My mother reflected on another thing, that given her work load (running a school, raising seven children, starting a publishing business) she was simply too busy to allow meltdowns to be part of her life. Keeping the family, school and business running took a serious amount of energy, and simply disallowed the possibility of indulging her children in meltdowns. This points to meltdowns being a phenomenon tied to parenting style. Disallowing meltdowns (as a parenting decision) leads to their not occurring.

Reflecting on this over the last few months, my approach has changed. I too now believe that a meltdown is not an appropriate response to any situation. Interestingly, in making this decision, rationally and clear-headedly, it does not feel like a big challenge to see it through, and my children’s behaviour has already moved. While I have not stated a new position to my children, they have felt a change, and things have moved forward. While we were never a family where meltdowns were common, we have moved closer to the no-meltdown situation that I was raised in.

I should add that what I write applies to children of school age; that with younger children, while this expectation can be set, it may take a little while for the child to adopt this standard of behaviour.

Yours,
Timothy Berryman (Principal)

Post Script

All of this meshes with my experience of the world that larger families rarely have children who consider meltdowns part of their behavioural repertoire.

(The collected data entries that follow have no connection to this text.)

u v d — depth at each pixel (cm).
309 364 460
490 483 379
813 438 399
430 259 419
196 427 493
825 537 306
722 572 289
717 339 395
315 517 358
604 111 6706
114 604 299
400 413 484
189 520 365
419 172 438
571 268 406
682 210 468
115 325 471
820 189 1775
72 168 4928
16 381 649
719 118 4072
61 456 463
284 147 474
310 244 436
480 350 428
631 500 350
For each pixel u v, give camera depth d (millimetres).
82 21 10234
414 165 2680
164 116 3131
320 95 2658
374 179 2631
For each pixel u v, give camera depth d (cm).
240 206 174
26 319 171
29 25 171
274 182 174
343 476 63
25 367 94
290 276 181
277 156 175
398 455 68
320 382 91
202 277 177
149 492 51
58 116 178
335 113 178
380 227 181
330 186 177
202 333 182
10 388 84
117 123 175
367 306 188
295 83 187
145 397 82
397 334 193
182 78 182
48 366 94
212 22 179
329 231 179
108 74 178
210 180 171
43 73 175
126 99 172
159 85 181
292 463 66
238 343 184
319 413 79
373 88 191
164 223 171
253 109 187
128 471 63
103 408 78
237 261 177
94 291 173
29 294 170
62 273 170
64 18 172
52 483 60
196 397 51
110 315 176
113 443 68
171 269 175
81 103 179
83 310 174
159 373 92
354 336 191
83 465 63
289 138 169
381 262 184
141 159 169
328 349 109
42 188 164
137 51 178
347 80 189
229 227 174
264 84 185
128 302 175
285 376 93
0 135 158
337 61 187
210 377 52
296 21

So, am I advocating families of at least four children and busy professional lives for both parents? That produces almost by necessity a no-meltdown approach to parenting, but I believe that perhaps an easier option is simply deciding that meltdowns and losing the plot, irrespective of the situation, are things that we will no longer tolerate in our families. That being tired or hungry or… is not an excuse that validates a meltdown. That as parents, we can all, much like my mother, choose to either allow or disallow meltdowns.